_WHAT THE TASK REQUIRES_. Word for word, repeat the data; no picture should appear in the result.
---- LISTED ENTRIES
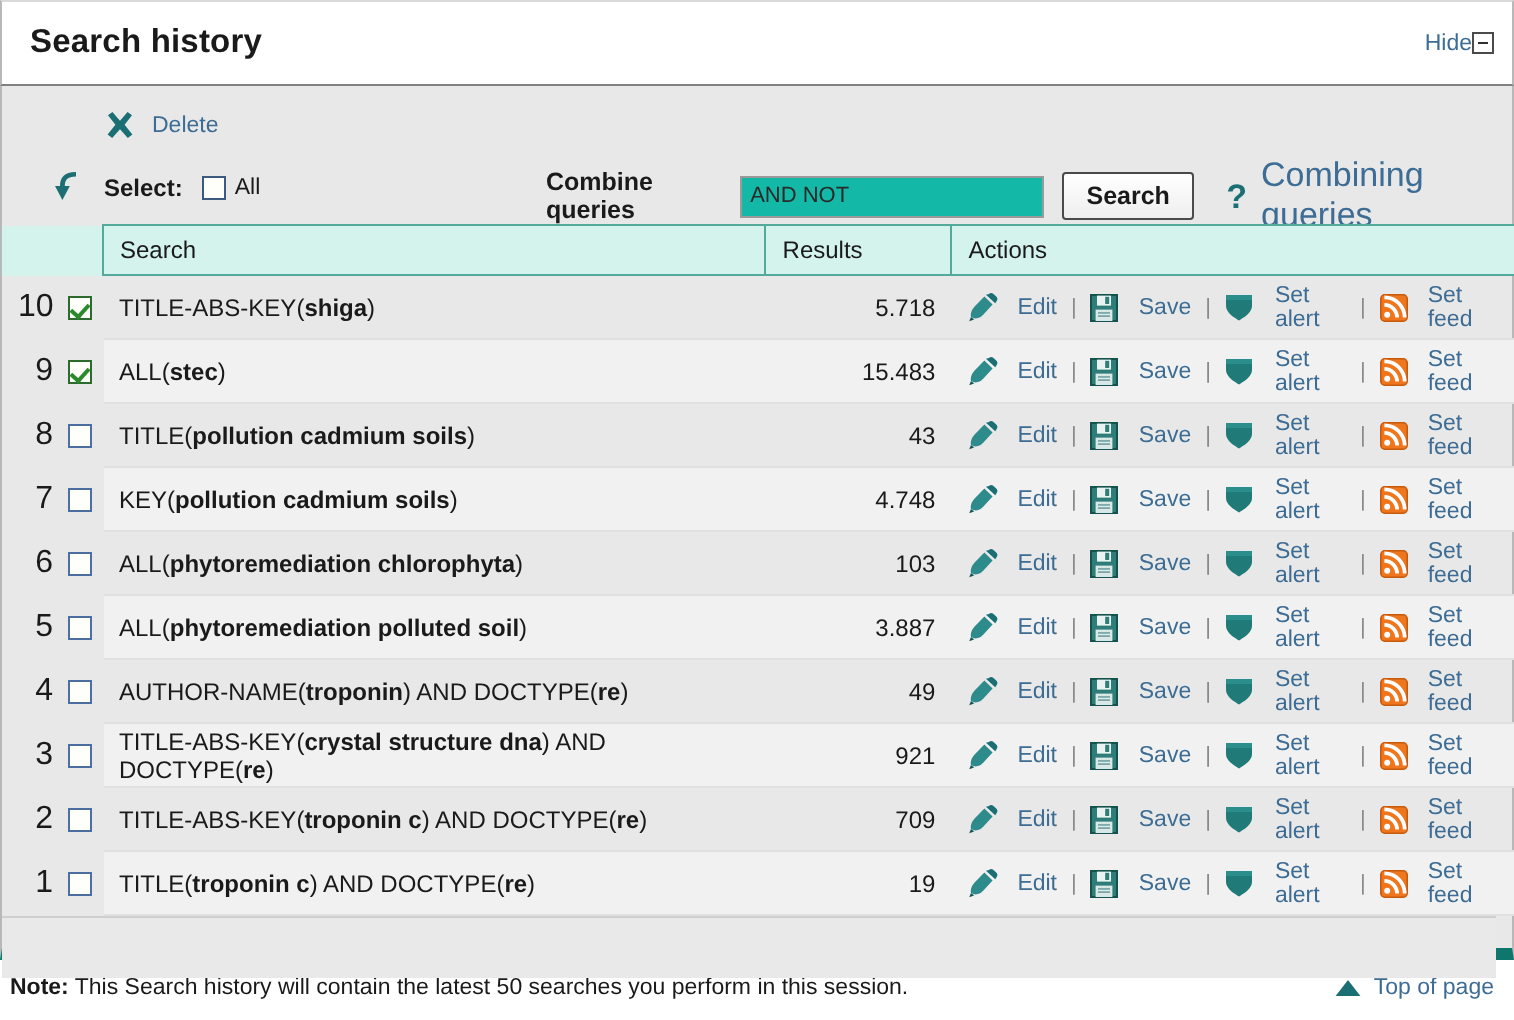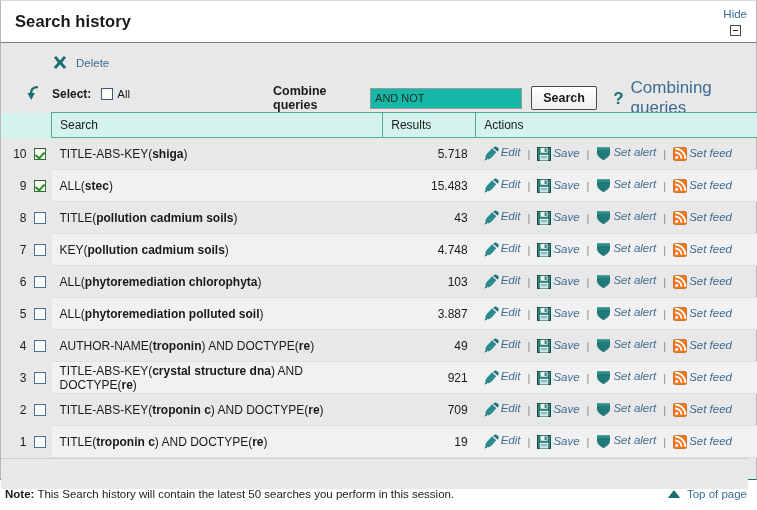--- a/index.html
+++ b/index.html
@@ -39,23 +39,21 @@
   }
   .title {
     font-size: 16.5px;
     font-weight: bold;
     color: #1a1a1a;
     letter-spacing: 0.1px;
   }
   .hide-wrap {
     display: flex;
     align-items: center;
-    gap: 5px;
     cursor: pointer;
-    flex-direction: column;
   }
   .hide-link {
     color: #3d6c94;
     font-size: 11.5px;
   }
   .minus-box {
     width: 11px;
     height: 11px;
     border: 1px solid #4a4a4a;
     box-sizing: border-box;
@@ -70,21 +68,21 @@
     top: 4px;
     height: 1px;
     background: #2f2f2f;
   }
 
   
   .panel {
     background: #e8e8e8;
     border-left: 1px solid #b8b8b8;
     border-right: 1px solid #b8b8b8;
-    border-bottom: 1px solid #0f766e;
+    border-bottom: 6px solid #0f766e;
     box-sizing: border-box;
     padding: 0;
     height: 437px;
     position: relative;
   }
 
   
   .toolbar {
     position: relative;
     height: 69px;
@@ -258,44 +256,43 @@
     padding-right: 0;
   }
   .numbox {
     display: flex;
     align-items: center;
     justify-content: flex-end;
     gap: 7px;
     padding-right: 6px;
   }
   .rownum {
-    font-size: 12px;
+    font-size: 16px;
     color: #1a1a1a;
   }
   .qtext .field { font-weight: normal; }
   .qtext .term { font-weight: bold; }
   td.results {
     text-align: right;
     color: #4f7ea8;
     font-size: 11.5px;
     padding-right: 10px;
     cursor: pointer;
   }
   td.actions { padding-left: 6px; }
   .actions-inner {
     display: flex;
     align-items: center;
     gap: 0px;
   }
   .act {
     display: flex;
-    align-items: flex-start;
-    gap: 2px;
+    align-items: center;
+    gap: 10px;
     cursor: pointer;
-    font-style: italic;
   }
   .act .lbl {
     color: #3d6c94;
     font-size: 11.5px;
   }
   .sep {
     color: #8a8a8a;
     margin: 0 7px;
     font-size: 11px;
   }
--------
_TASK RESULT_.
--- a/index.html
+++ b/index.html
@@ -39,23 +39,21 @@
   }
   .title {
     font-size: 16.5px;
     font-weight: bold;
     color: #1a1a1a;
     letter-spacing: 0.1px;
   }
   .hide-wrap {
     display: flex;
     align-items: center;
-    gap: 5px;
     cursor: pointer;
-    flex-direction: column;
   }
   .hide-link {
     color: #3d6c94;
     font-size: 11.5px;
   }
   .minus-box {
     width: 11px;
     height: 11px;
     border: 1px solid #4a4a4a;
     box-sizing: border-box;
@@ -70,21 +68,21 @@
     top: 4px;
     height: 1px;
     background: #2f2f2f;
   }
 
   
   .panel {
     background: #e8e8e8;
     border-left: 1px solid #b8b8b8;
     border-right: 1px solid #b8b8b8;
-    border-bottom: 1px solid #0f766e;
+    border-bottom: 6px solid #0f766e;
     box-sizing: border-box;
     padding: 0;
     height: 437px;
     position: relative;
   }
 
   
   .toolbar {
     position: relative;
     height: 69px;
@@ -258,44 +256,43 @@
     padding-right: 0;
   }
   .numbox {
     display: flex;
     align-items: center;
     justify-content: flex-end;
     gap: 7px;
     padding-right: 6px;
   }
   .rownum {
-    font-size: 12px;
+    font-size: 16px;
     color: #1a1a1a;
   }
   .qtext .field { font-weight: normal; }
   .qtext .term { font-weight: bold; }
   td.results {
     text-align: right;
     color: #4f7ea8;
     font-size: 11.5px;
     padding-right: 10px;
     cursor: pointer;
   }
   td.actions { padding-left: 6px; }
   .actions-inner {
     display: flex;
     align-items: center;
     gap: 0px;
   }
   .act {
     display: flex;
-    align-items: flex-start;
-    gap: 2px;
+    align-items: center;
+    gap: 10px;
     cursor: pointer;
-    font-style: italic;
   }
   .act .lbl {
     color: #3d6c94;
     font-size: 11.5px;
   }
   .sep {
     color: #8a8a8a;
     margin: 0 7px;
     font-size: 11px;
   }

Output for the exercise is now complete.